Task objective:
In the lines below, look for "keys". Copy each line where it appears.

-------- Information --------

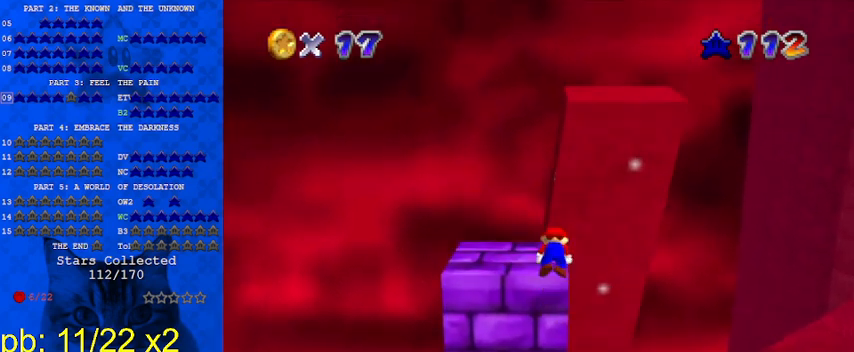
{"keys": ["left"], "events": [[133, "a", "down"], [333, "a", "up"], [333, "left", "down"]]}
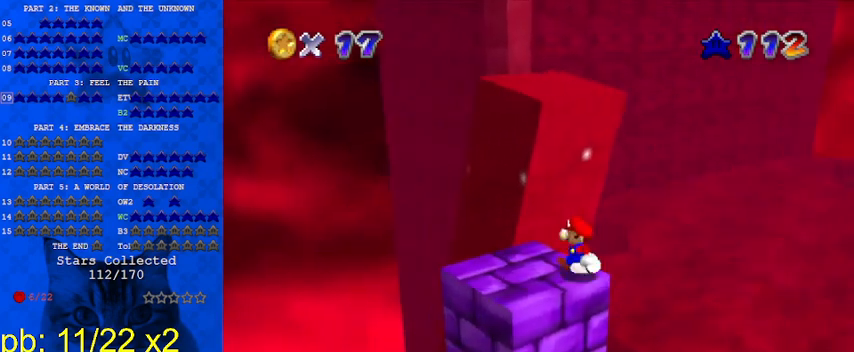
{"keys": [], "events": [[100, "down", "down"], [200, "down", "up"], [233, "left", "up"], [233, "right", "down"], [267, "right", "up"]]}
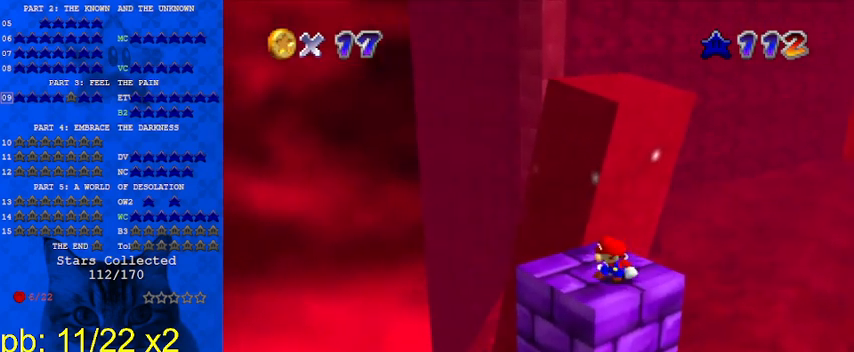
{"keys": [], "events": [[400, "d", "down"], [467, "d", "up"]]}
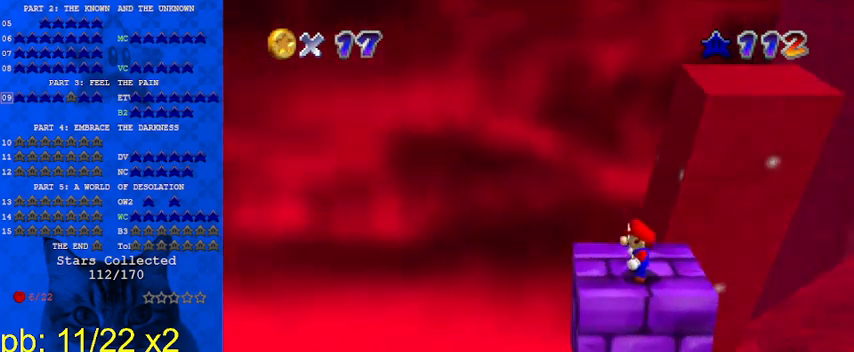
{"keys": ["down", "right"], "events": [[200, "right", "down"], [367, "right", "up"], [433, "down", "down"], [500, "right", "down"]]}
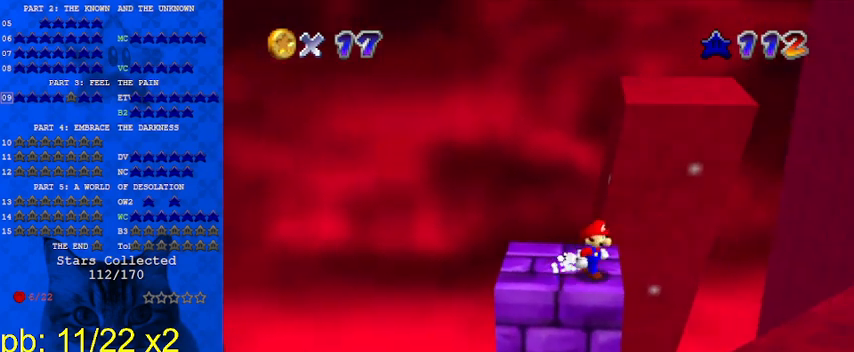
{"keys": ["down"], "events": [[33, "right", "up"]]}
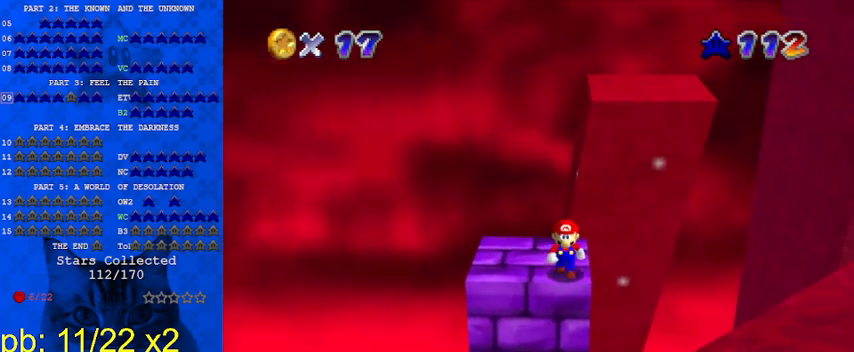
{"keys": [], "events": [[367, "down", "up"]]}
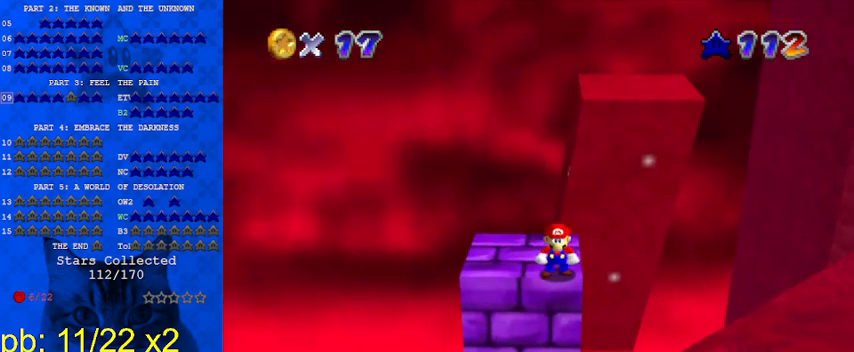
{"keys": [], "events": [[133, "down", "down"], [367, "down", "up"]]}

--------
-------- Information --------

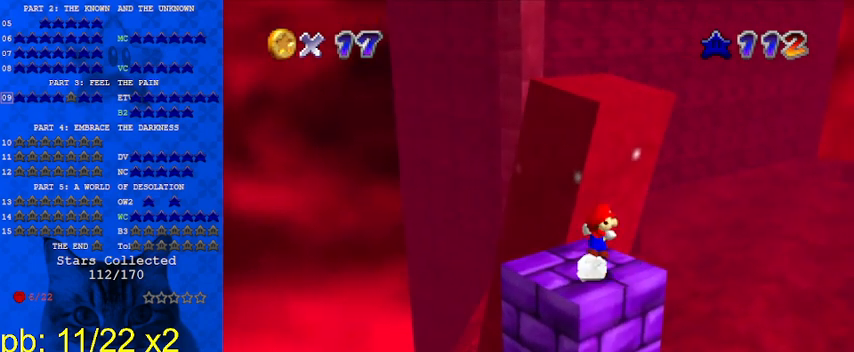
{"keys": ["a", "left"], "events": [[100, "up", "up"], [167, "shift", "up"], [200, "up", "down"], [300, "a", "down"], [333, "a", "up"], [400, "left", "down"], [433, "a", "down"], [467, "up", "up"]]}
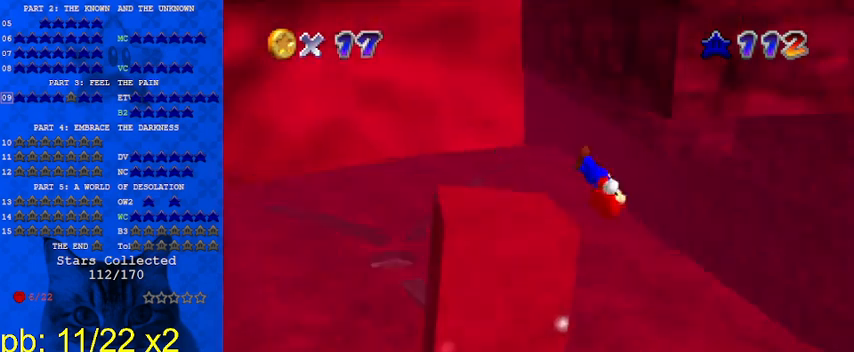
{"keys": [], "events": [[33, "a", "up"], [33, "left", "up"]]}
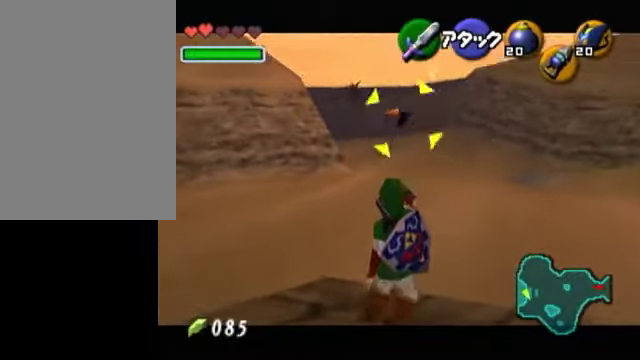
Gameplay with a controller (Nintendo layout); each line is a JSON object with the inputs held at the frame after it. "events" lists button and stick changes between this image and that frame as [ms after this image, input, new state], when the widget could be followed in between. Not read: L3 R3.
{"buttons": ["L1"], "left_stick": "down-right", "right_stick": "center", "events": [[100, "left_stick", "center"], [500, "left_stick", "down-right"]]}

--------

Answer for this exercise:
{"keys": ["left"], "events": [[133, "a", "down"], [333, "a", "up"], [333, "left", "down"]]}
{"keys": [], "events": [[100, "down", "down"], [200, "down", "up"], [233, "left", "up"], [233, "right", "down"], [267, "right", "up"]]}
{"keys": [], "events": [[400, "d", "down"], [467, "d", "up"]]}
{"keys": ["down", "right"], "events": [[200, "right", "down"], [367, "right", "up"], [433, "down", "down"], [500, "right", "down"]]}
{"keys": ["down"], "events": [[33, "right", "up"]]}
{"keys": [], "events": [[367, "down", "up"]]}
{"keys": [], "events": [[133, "down", "down"], [367, "down", "up"]]}
{"keys": ["a", "left"], "events": [[100, "up", "up"], [167, "shift", "up"], [200, "up", "down"], [300, "a", "down"], [333, "a", "up"], [400, "left", "down"], [433, "a", "down"], [467, "up", "up"]]}
{"keys": [], "events": [[33, "a", "up"], [33, "left", "up"]]}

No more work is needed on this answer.